▸ **Assignment**: What the answer must contain is every line of the records, exactly, with no pictures.
━━━━━━━━━━━━━━━━━━━━━━━━━━━━━━
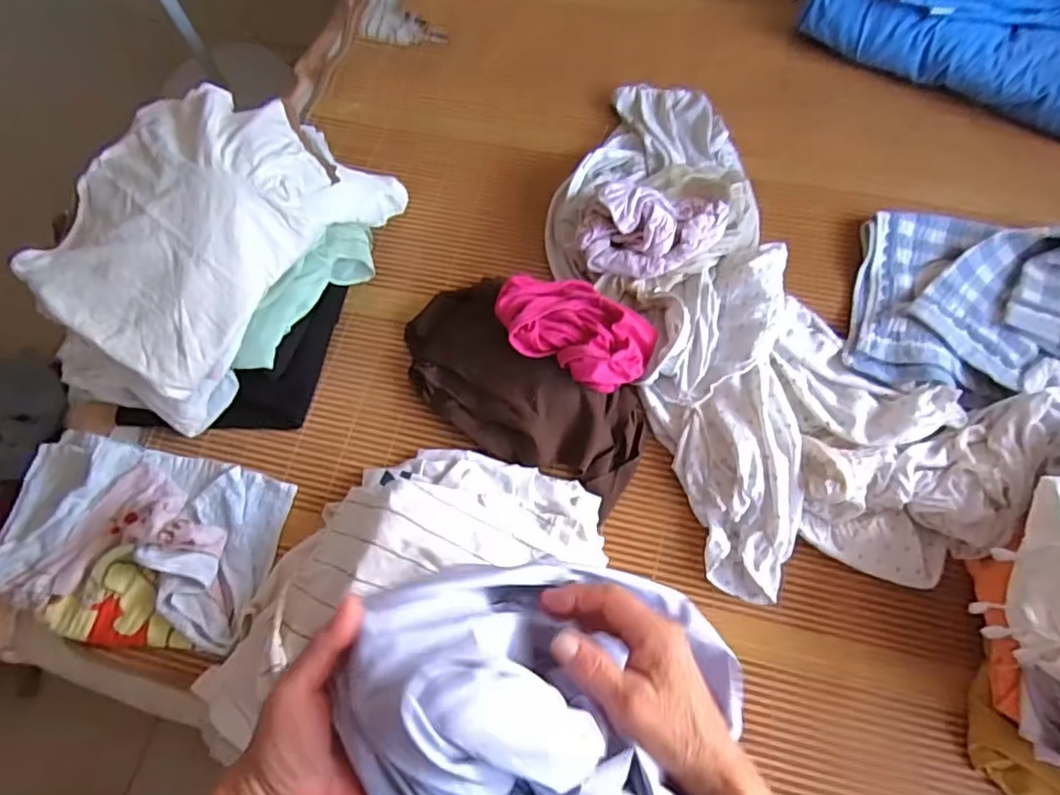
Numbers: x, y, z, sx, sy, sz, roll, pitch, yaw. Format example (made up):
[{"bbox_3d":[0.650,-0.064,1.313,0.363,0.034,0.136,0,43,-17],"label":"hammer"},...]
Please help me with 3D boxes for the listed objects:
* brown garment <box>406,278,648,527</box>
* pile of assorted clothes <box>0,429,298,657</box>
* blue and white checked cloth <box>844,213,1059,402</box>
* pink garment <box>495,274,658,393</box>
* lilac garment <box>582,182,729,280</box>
[{"bbox_3d":[-0.011,-0.013,0.701,0.324,0.059,0.168,39,75,16],"label":"brown garment"},{"bbox_3d":[-0.443,0.151,0.655,0.319,0.059,0.207,11,69,7],"label":"pile of assorted clothes"},{"bbox_3d":[0.521,-0.104,0.716,0.261,0.044,0.258,17,70,9],"label":"blue and white checked cloth"},{"bbox_3d":[0.045,-0.081,0.678,0.183,0.052,0.113,31,74,13],"label":"pink garment"},{"bbox_3d":[0.141,-0.199,0.707,0.169,0.054,0.107,-2,70,2],"label":"lilac garment"}]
━━━━━━━━━━━━━━━━━━━━━━━━━━━━━━
▸ **Answer to the problem**:
Numbers: x, y, z, sx, sy, sz, roll, pitch, yaw. Format example (made up):
[{"bbox_3d":[0.650,-0.064,1.313,0.363,0.034,0.136,0,43,-17],"label":"hammer"},...]
Please help me with 3D boxes for the listed objects:
* brown garment <box>406,278,648,527</box>
* pile of assorted clothes <box>0,429,298,657</box>
* blue and white checked cloth <box>844,213,1059,402</box>
* pink garment <box>495,274,658,393</box>
* lilac garment <box>582,182,729,280</box>
[{"bbox_3d":[-0.011,-0.013,0.701,0.324,0.059,0.168,39,75,16],"label":"brown garment"},{"bbox_3d":[-0.443,0.151,0.655,0.319,0.059,0.207,11,69,7],"label":"pile of assorted clothes"},{"bbox_3d":[0.521,-0.104,0.716,0.261,0.044,0.258,17,70,9],"label":"blue and white checked cloth"},{"bbox_3d":[0.045,-0.081,0.678,0.183,0.052,0.113,31,74,13],"label":"pink garment"},{"bbox_3d":[0.141,-0.199,0.707,0.169,0.054,0.107,-2,70,2],"label":"lilac garment"}]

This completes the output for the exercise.